Hollanda ise sokaklarında köpek olmayan ilk ülke olarak kabul edilmektedir. Ülke 1800’lere dayanan ve 1960’lardan itibaren uyguladığı politikalar ve kısırlaştırmanın yaygınlaşması ile sokak hayvanları ve sahipsiz köpeklerin sayısını azaltmada dünyada öne çıkan ülkelerden biri haline gelmiştir. .
Literatüre göre günümüzde Hollanda'da neredeyse hiç sokak köpeği yoktur ve bunu hayvanları öldürmeden, devlet tarafından finanse edilen bir sterilizasyon programı olan CNVR programı (Topla, Kısırlaştır, Aşı Yap ve Geri Dön) aracılığıyla başarmışlardır.
Tabi Hollandalılar acı bir tecrübe sonucu günümüze nazaran çok daha erken müdahalelerle bunu başarmışlardır. O acı tecrübe de 19.yüzyılda büyük çapta yaşanan kuduz vakalarından edinilmiştir.
Almanya, sokak hayvanlarının nadir olduğu bir ülkelerden birisidir. Bunun en önemli nedenlerinden biri ülkede evcil hayvan sahiplenmek istenildiğinde devlete bir vergi ödenmesi gerekmesidir. Örneğin ilk köpek için 150 avro, ikincisi için 300 avro vergi ödemek gerekmektedir. Evcil hayvanın sokağa terk edilmesi durumunda ise 25-30 bin avro para cezası veya hatta hapis cezası göze alınmalıdır. Almanya’da her barınakta olmasa da birçok barınakta ötanazi işlemi uygulanmaktadır.
Tabi bu uygulamaların yanında hayvan haklarına yönelik çok önemli düzenlemeler ve bu düzenlemelere eşlik eden caydırıcı nitelikte yaptırımlar da yer almaktadır.
Mesela Fransa’da Ceza Kanunu’nun R.653-1 numaralı maddesini ihlal edip hayvana zarar veren 450 avro ceza ödemek zorundadır.

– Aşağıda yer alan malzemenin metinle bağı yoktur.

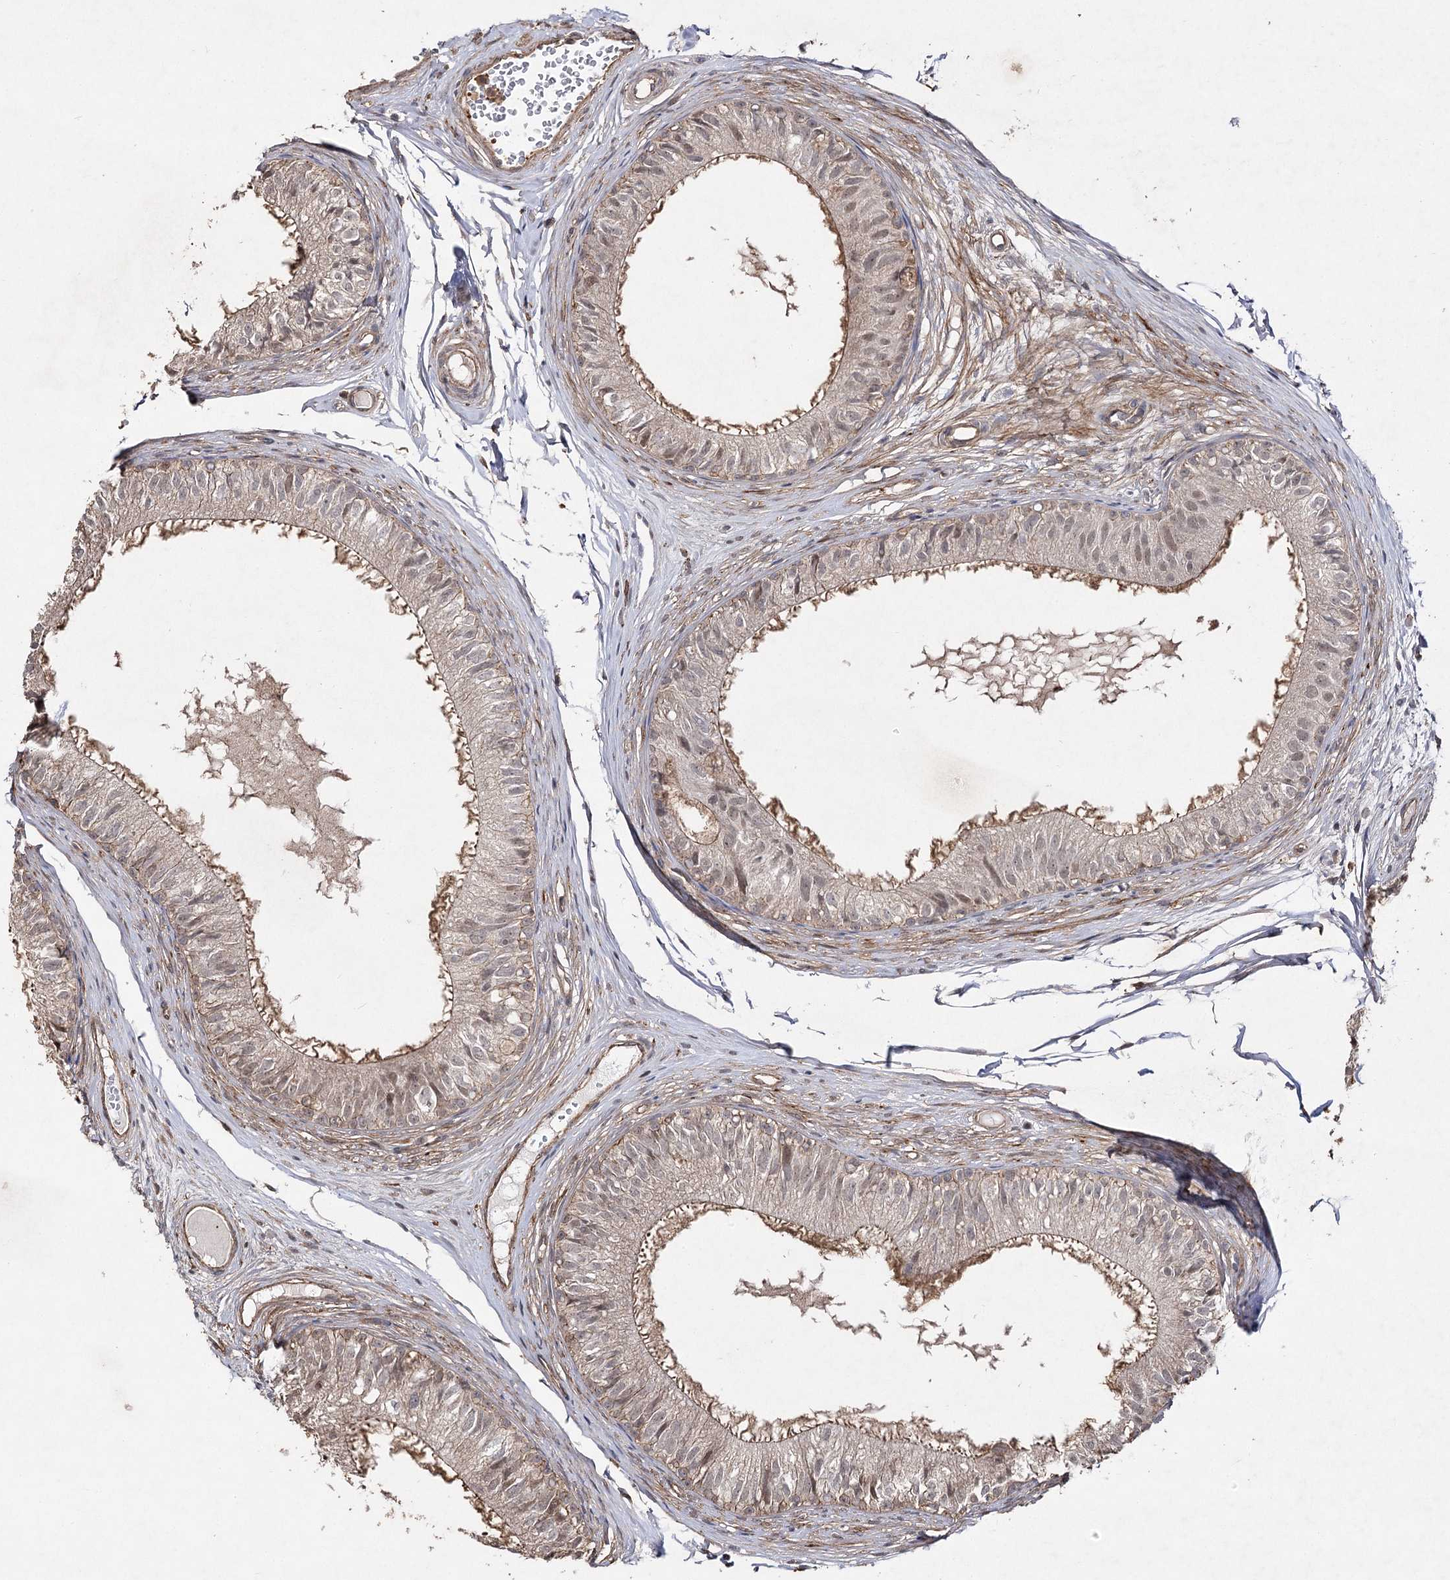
{"staining": {"intensity": "moderate", "quantity": "25%-75%", "location": "cytoplasmic/membranous"}, "tissue": "epididymis", "cell_type": "Glandular cells", "image_type": "normal", "snomed": [{"axis": "morphology", "description": "Normal tissue, NOS"}, {"axis": "morphology", "description": "Seminoma in situ"}, {"axis": "topography", "description": "Testis"}, {"axis": "topography", "description": "Epididymis"}], "caption": "Moderate cytoplasmic/membranous protein staining is seen in approximately 25%-75% of glandular cells in epididymis.", "gene": "OBSL1", "patient": {"sex": "male", "age": 28}}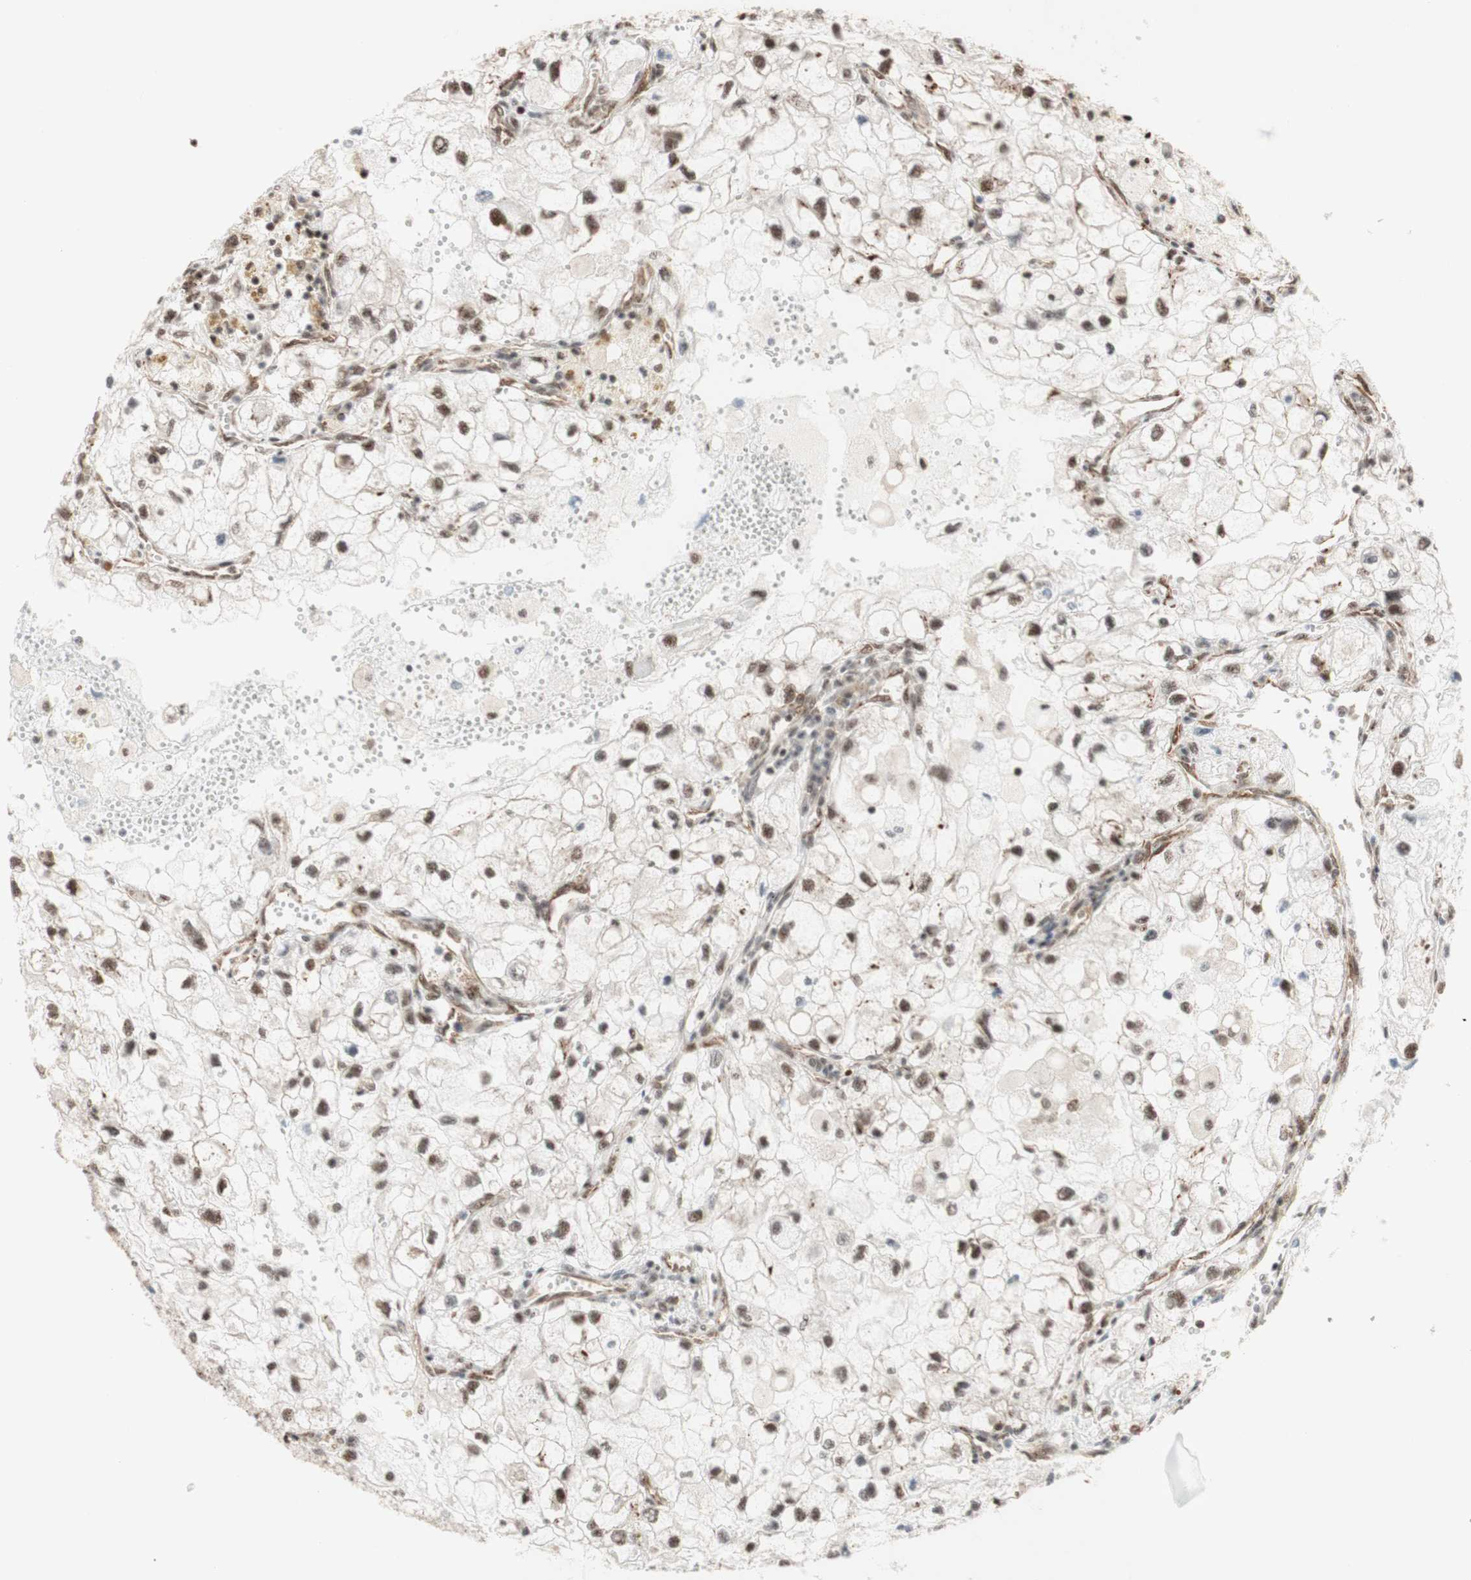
{"staining": {"intensity": "moderate", "quantity": ">75%", "location": "nuclear"}, "tissue": "renal cancer", "cell_type": "Tumor cells", "image_type": "cancer", "snomed": [{"axis": "morphology", "description": "Adenocarcinoma, NOS"}, {"axis": "topography", "description": "Kidney"}], "caption": "Brown immunohistochemical staining in renal cancer exhibits moderate nuclear expression in approximately >75% of tumor cells.", "gene": "SAP18", "patient": {"sex": "female", "age": 70}}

İngiltere’de ise Ceza Kanunu’nun ilgili 62 inci maddesi “hayvan cinayetleri” başlığı altında yer alan hükümlerle ağır cezai yaptırımları içermektedir.
Şimdi bir çok devletin bu soruna yönelik çözümlerini ve ya çıkmazlarını yazdıktan sonra sora bizim ne yapabilirliğimizde... Elbette getirilecek her çözüm için her kesimden büyük tepkiler, sosyal medya da bu tepkilerin ana merkezi olacaktır. Maalesef geç kalmışlığın yarattığı büyük bir çıkmazda olacağımız kesin. “Ya insan ya da köpek” ikilemine itilmiş durumdayız.
Bir defa DSÖ’nün 90’lı yıllardaki “yakala-aşıla-kısırlaştır aldığın yere bırak” uygulaması var olan yaraya merhem olmayacaktır. Çünkü gerek çocuklarımız gerekse yetişkinlerimizin köpek yaralanmaları hatta köpeklerin sebep olduğu ölümler oldukça ciddi boyutta. Ötanazi işlemi de ciddi tepkilere neden olacağı açık.
İyisi mi ötanazi seçeneğini de saklı tutarak öncelikle çıkacak olumsuzluklardan belediyeleri birinci dereceden mesul tutacak ve de barınak yapımı için destekleyici adımların atılması, yasal düzenlemelerin yapılması gerekliliği üzerinde durmak lazım.
Bu yasal düzenlemede her belediyenin her bir köpeği kısırlaştırdığını sıkı denetlenmesi de şart tabi. Bundan sonraki dönemlerde sokak köpeklerinin bir sorun haline gelmemesi için de hayvan sahiplerine yönelik caydırıcı cezaları içeren düzenlemeleri d derhal yürürlüğe sokmak lazım.